Tree Canopy Grows Thinner
Trees and power lines are tangled in competing social needs: Just as people treasure the vanishing green space around them, they don't want to choose between their bikes and their air conditioners.
Governments find themselves besieged by constituents frustrated by prolonged outages yet furious at losing trees.
"If there's anything people want, it's a reliable system," said Scott Reilly, assistant chief administrative officer to Montgomery County Executive Douglas M. Duncan (D). "When they didn't have a reliable system, we heard about it."
The Aug. 14 blackout, which started in northeastern Ohio, did not hit the Washington area. Still, local utilities say they are taking their cue from investigators' conclusions about the causes. Among them was the failure of FirstEnergy Corp. of Akron, Ohio, to properly trim trees to keep transmission lines from hitting limbs and causing short circuits, which affected crucial power lines. Key computer systems also failed and grid operators had been poorly trained, a task force found.
As part of broad mandates issued this spring, the Federal Energy Regulatory Commission required the country's approximately 2,000 utilities to report their tree management strategies in detail last month. Meanwhile, the panel that monitors power grid operations has called for better reporting of tree-related outages. And Maryland regulators issued an order last month requiring, for the first time, that companies approach homeowners about trimming and in some cases removing trees on their property that could fall onto wires in a storm.
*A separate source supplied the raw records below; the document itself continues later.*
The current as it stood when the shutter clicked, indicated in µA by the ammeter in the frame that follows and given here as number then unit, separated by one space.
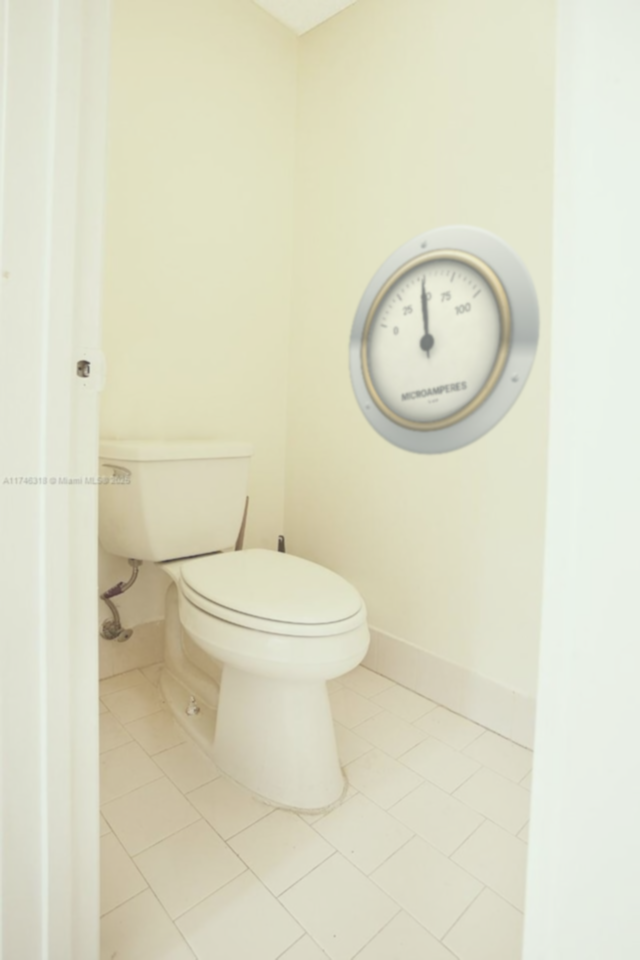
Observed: 50 µA
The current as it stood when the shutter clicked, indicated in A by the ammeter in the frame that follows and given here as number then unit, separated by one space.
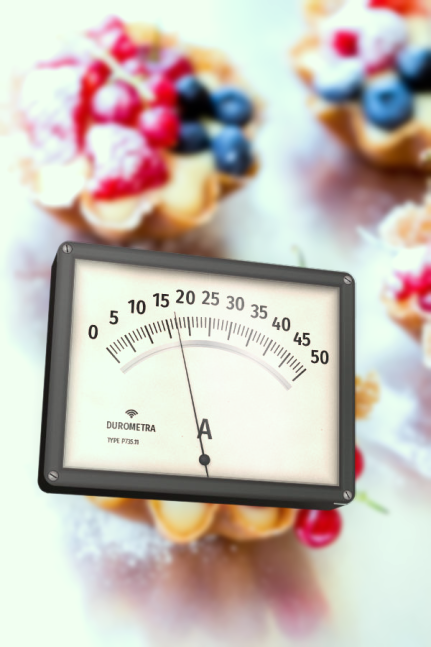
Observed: 17 A
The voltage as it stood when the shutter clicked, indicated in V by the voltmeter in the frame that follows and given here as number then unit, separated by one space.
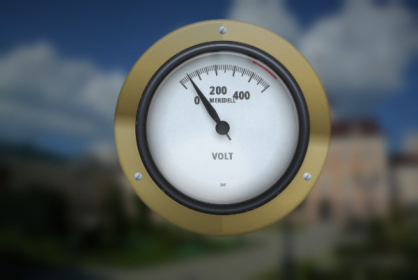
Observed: 50 V
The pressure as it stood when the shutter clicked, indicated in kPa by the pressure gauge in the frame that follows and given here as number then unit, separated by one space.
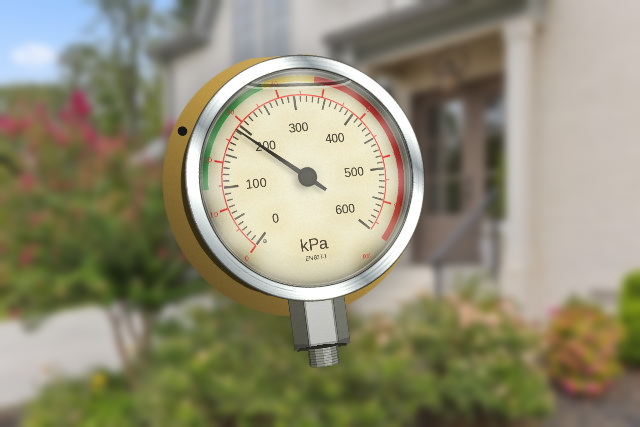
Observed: 190 kPa
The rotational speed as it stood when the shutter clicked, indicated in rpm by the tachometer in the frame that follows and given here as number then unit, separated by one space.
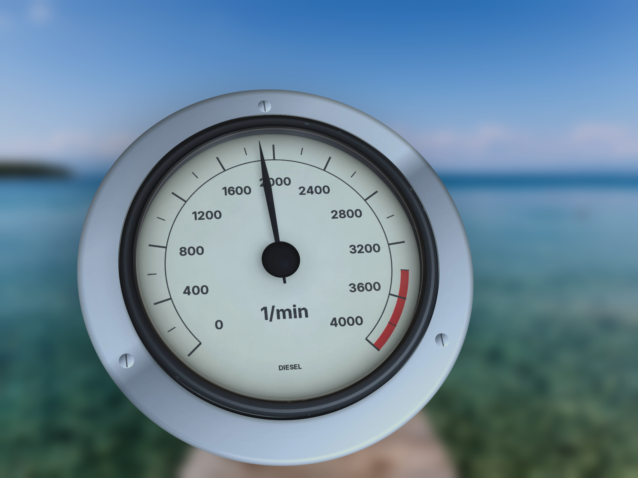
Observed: 1900 rpm
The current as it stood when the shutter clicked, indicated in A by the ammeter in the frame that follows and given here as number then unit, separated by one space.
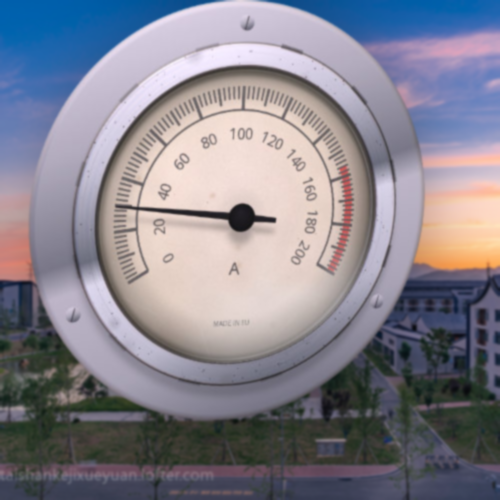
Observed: 30 A
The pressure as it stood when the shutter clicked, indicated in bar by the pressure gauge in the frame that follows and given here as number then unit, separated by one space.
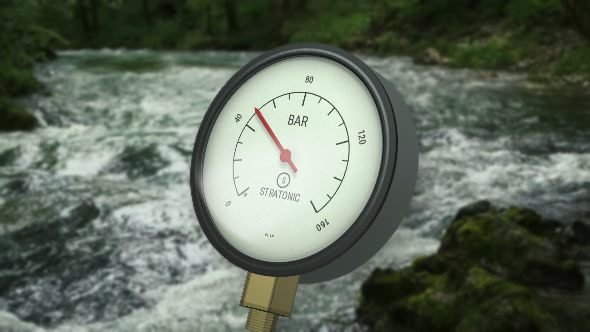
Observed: 50 bar
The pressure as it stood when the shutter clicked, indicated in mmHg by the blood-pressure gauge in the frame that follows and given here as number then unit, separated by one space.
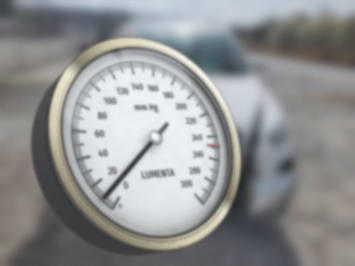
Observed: 10 mmHg
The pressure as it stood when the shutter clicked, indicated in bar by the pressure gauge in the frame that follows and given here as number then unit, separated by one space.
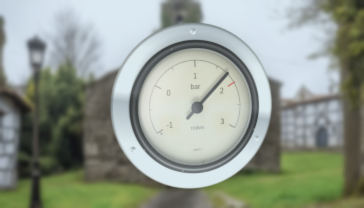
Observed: 1.75 bar
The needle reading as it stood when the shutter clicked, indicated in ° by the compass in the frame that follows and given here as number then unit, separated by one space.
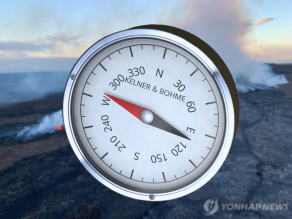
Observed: 280 °
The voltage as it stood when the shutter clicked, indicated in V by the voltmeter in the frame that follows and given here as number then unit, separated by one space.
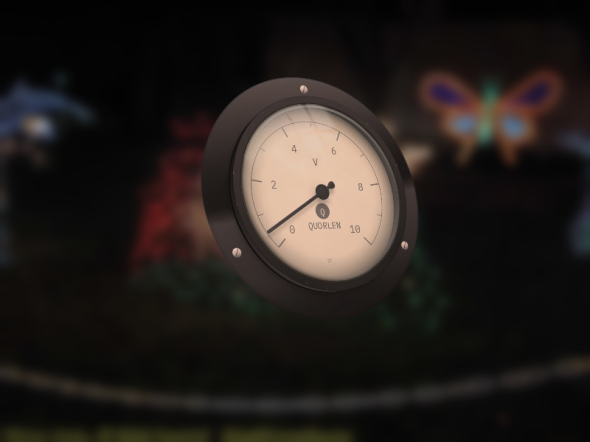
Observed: 0.5 V
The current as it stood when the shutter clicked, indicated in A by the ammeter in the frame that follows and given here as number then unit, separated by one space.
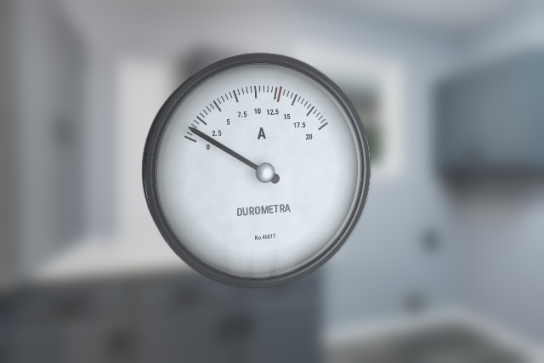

The new standards do not carry penalties -- for now. But as regulators push for mandatory enforcement, power companies say the new environment is what they needed to embark on more intrusive, though preventive, cutting plans.
"It's validated our approach," said Bill Rees, supervisor of forestry and right-of-way management for Baltimore Gas and Electric Co., whose service area includes Anne Arundel, Howard and parts of Montgomery, Prince George's and Calvert counties.
Like other utilities, BGE is spending more on its tree operations: $21 million this year, up from $17 million in 1999. Dominion has increased its maintenance budget by about 70 percent in three years. Pepco, which no longer owns transmission lines, will spend $30 million this year keeping trees away from its neighborhood distribution circuits. Virtually all the tree work is done by contractors who turn most of the tens of thousands of trees into mulch or firewood. The costs of tree trimming, like other operating expenses, are eventually passed on to customers, according to utility officials.
BGE is targeting several Bowie neighborhoods with frequent outages. Many homeowners who moved into the city's Levittown-modeled streets in the 1960s planted trees on their property lines to buffer them from neighbors. But power lines followed the property lines.
In some cases, the company has planted dogwoods and crab apples to replace tall maples and oaks. But BGE, like Pepco and Dominion, is not replacing the trees one for one.
"That would be a very expensive program, so we do it selectively," said Pepco's Gausman.
In the District, where the tree canopy has just begun to recover after decades of erosion, the forestry department is on its own mission to limit exposure to outages. The city is planting up to a dozen species of slow-growing trees that won't be taller than 30 feet, said Ainsley Caldwell, associate director of urban forestry. To compensate for lost height, the shorter trees are being planted closer together, he said.
Caldwell is working with Pepco to identify a test neighborhood of approximately 1,500 homes for aggressive cutting. "I'm not just looking at removing a tree because Pepco says it needs to be removed," he said.
In Virginia, outside the W&OD Trail, Dominion is targeting about 50 more miles of transmission line for energetic pruning, including Pimmit Run in McLean, Route 1 in Dumfries and Route 123 in Woodbridge to the Capital Beltway and east toward McLean.
On the trail itself, users mourn the loss of greenery.
"I'm worried they're going overboard," Tom Smith, a retired electronics executive, said last week as he strolled the path just outside Vienna on his daily, four-mile constitutional. In front of him, a contractor was cutting a maple tree in half.
A few nights later, at a meeting organized by Dels. Stephen C. Shannon (D-Fairfax) and James M. Scott (D-Fairfax), Dominion executives pledged to limit their work along two miles in the area. But they said they would be back to cut down all the trees if they appear to be in the way of power lines.
"It's just not acceptable to take the risk of having another Northeast blackout," said John Smatlak, the company's director of electric transmission.
The cutting, which started in Falls Church and Arlington County last year, is scheduled to move west to Leesburg to the last transmission tower by the end of the year, when Dominion is likely to have filed its application to the State Corporation Commission to extend the lines. Trail users already are pleading with the utility to find an alternative location. But Smatlak said the issue boils down to pure economics: Dominion owns an easement along the trail, and the cost of securing a new one would be prohibitive.
"You've got this leafy green canopy during the summer and it's 10 degrees cooler out there," W&OD trail manager Paul McCray said. "People like that. Does Dominion making a few more dollars override the destruction of the trail?"